Board Disagrees with Bank’s Expectation of Confidential Position
Looking at the Bank’s assertion that some documents were exempt because they had been provided by Tanzania with an expectation of confidentiality, the Board said four documents did not meet that test because “the information (via) email was a public document or was widely distributed to numerous other organizations or individuals.”
External Board Review More Rigorous Than Internal Review
The Board engaged in laborious examination of all the documents involved, done virtually because of the Covid-19 pandemic.
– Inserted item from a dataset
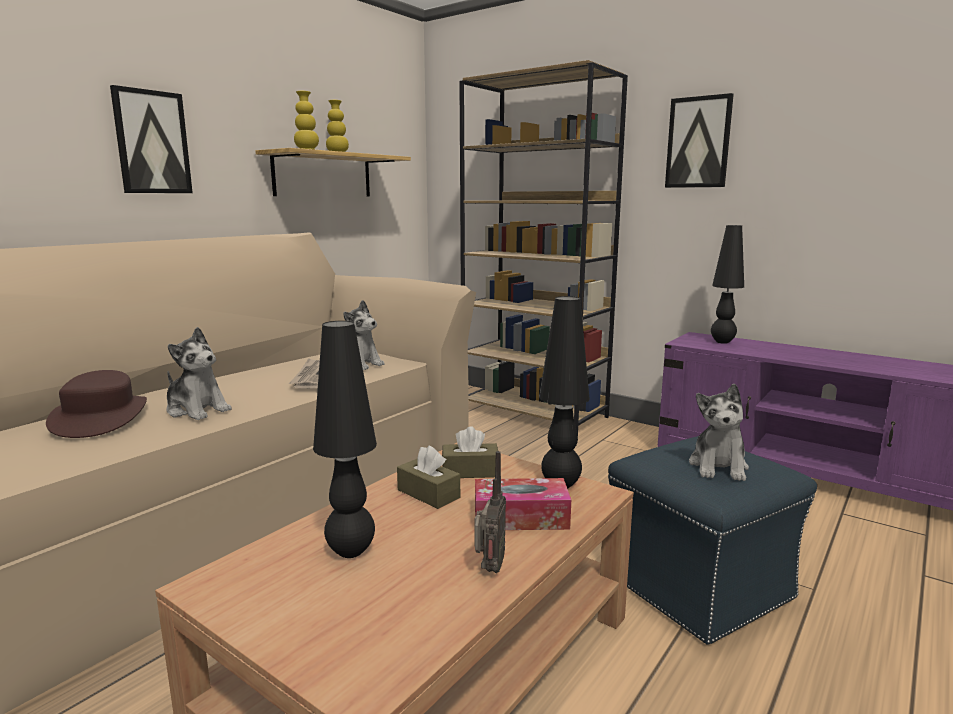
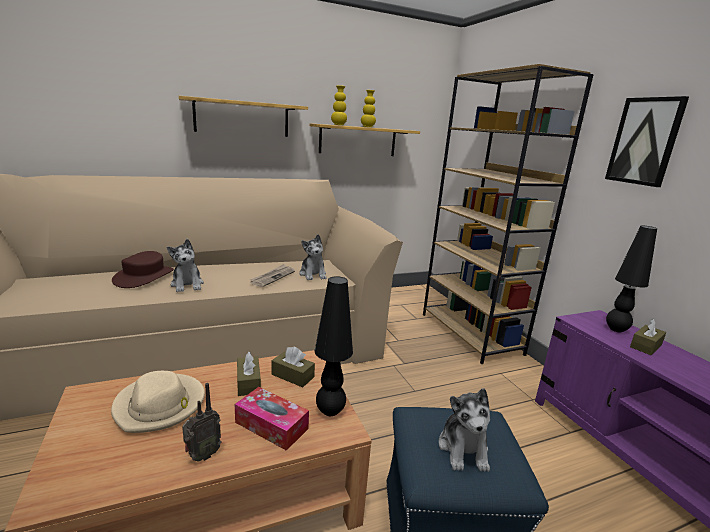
camera: 30 degrees right, 5 degrees up
picture [110,85,193,193] -> shelf [179,96,308,137]
black table lamp [313,321,377,558] -> beige hat [111,371,205,433]
plush toy [689,384,749,481] -> plush toy turned 45 degrees counterclockwise [439,388,490,472]
none -> brown tissue box [630,319,666,355]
The Board undertook to “painstakingly review every single one of the more than 500 pieces of information that are the subject of this appeal, commenting, “This has been a laborious and time-consuming exercise.”
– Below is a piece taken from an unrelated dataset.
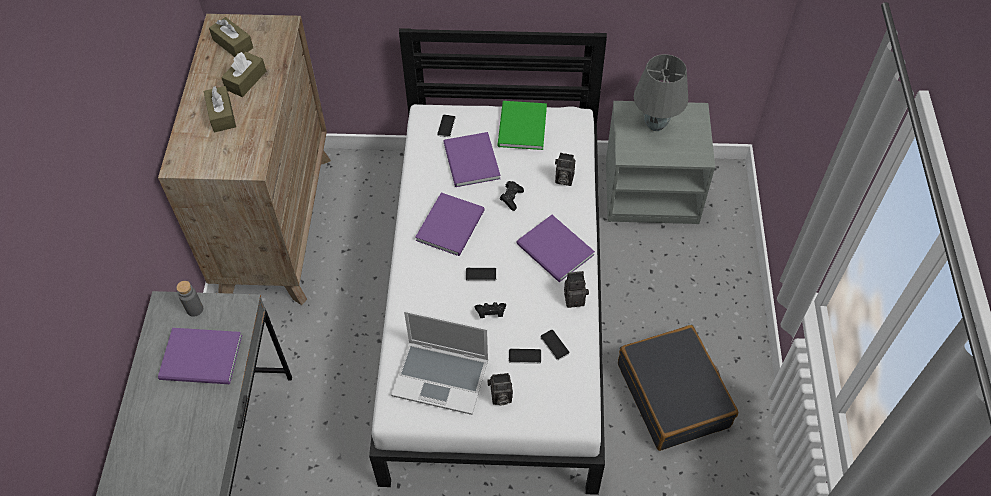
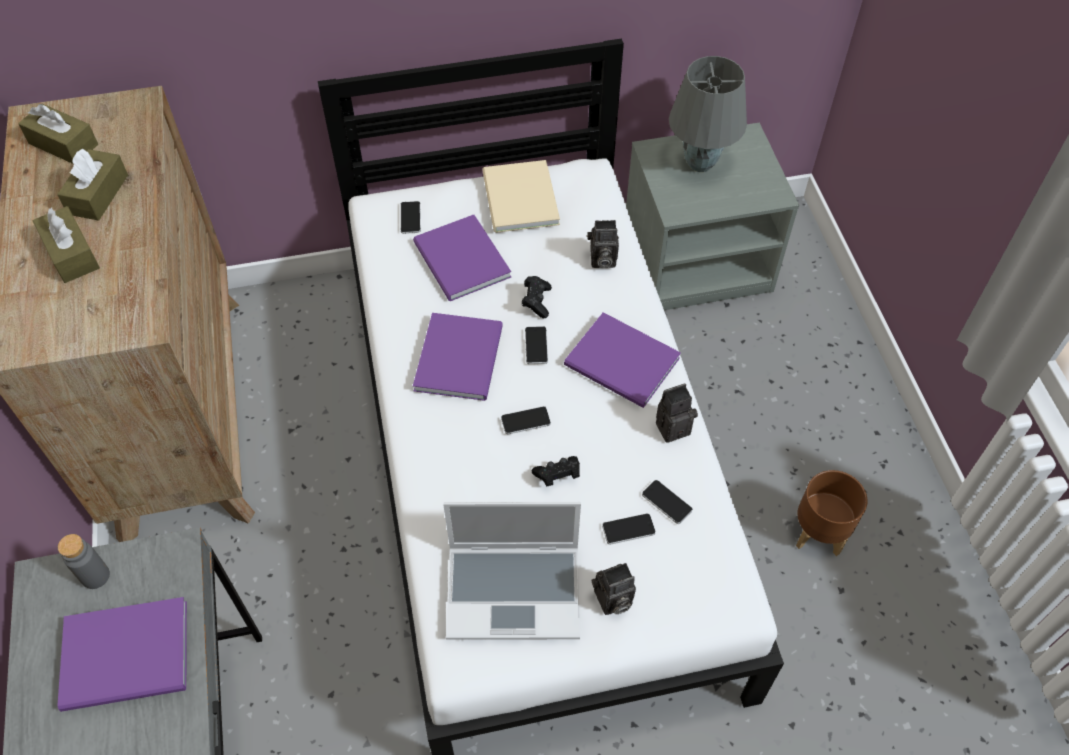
camera: 15 degrees left, 0 degrees up
green book [498,101,547,150] -> beige book [483,160,560,233]
black suitcase [618,325,738,451] -> brown planter [796,470,867,556]
none -> phone [525,326,548,364]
The Board’s approach was far more rigorous than that done by the internal appeals body, the Access to Information Committee, which denied access to almost all the documents based a sampling of 30 documents.
The Board decision is unsigned. The Bank website shows three current members of the Board: Richard Calland, Miriam Nisbet, and Carole Excell. Rosemary Agnew is an alternate who will be a Board member next year.
22 Month Process
The full process, including the two reviews, took about 22 months.
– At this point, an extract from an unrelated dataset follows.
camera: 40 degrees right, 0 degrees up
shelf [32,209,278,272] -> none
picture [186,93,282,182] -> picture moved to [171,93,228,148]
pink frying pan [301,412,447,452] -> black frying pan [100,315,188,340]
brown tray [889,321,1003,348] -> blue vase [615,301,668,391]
On July 8, 2019, EYE asked for Bank documents about the Tanzanian Statistics Act from between April 1, 2018, and July 8, 2019, seeking to learn more about the substance of the Bank’s thinking and its actions. EYE has written extensively about the statistics act amendments and the Bank’s response.
The Bank denied EYE’s request entirely on Aug. 28, 2019.
EYE appealed on Sept. 17, 2019, to the internal Access to Information Committee (AIC).
As the AIC review went well beyond the usual timeframe for a response, EYE on Feb. 20, 2020, asked to Board to opine on the timeliness of the Committee’s response. The Board decided that “it could not admit that appeal on procedural grounds: the responsive documents were being processed for review by the AIC.”
The Board on March 18 said it “might properly intervene” in case of “unreasonable delay” by the Bank in handling requests for information, but that in this case it accepted “good faith assurances” that the business unit and the AIC Secretariat were actively working on the request. (See EYE article.)
Ten months after the appeal was filed, on July 29, 2020, the AIC issued its decision, denying access to all but a few already public documents.
Among the points of interest in the AIC decision was that the “responsible business unit” had located “approximately 20 documents as responsive to the Request,” but that a more thorough review had turned up 535 relevant documents. Access to most of them (467) could not be disclosed under the deliberative process exemption, the committee determined after looking at a sample of 30.
By contrast, the Board dove virtually into the document pile, eschewing sampling and looking at them all. Noting the time involved, the Board explained:
We recognize that the time period between the transmittal of this appeal to the AIAB and this decision is far longer than any other previous AIAB case. However, the process of carefully considering each document and doing so remotely, via the Bank’s internal digital archive (WBDocs), has unfortunately proved to be an unwieldly process logistically. In addition, the appeal has given rise to some very challenging questions of interpretation, application, and adjudication, as can be gathered from what follows below.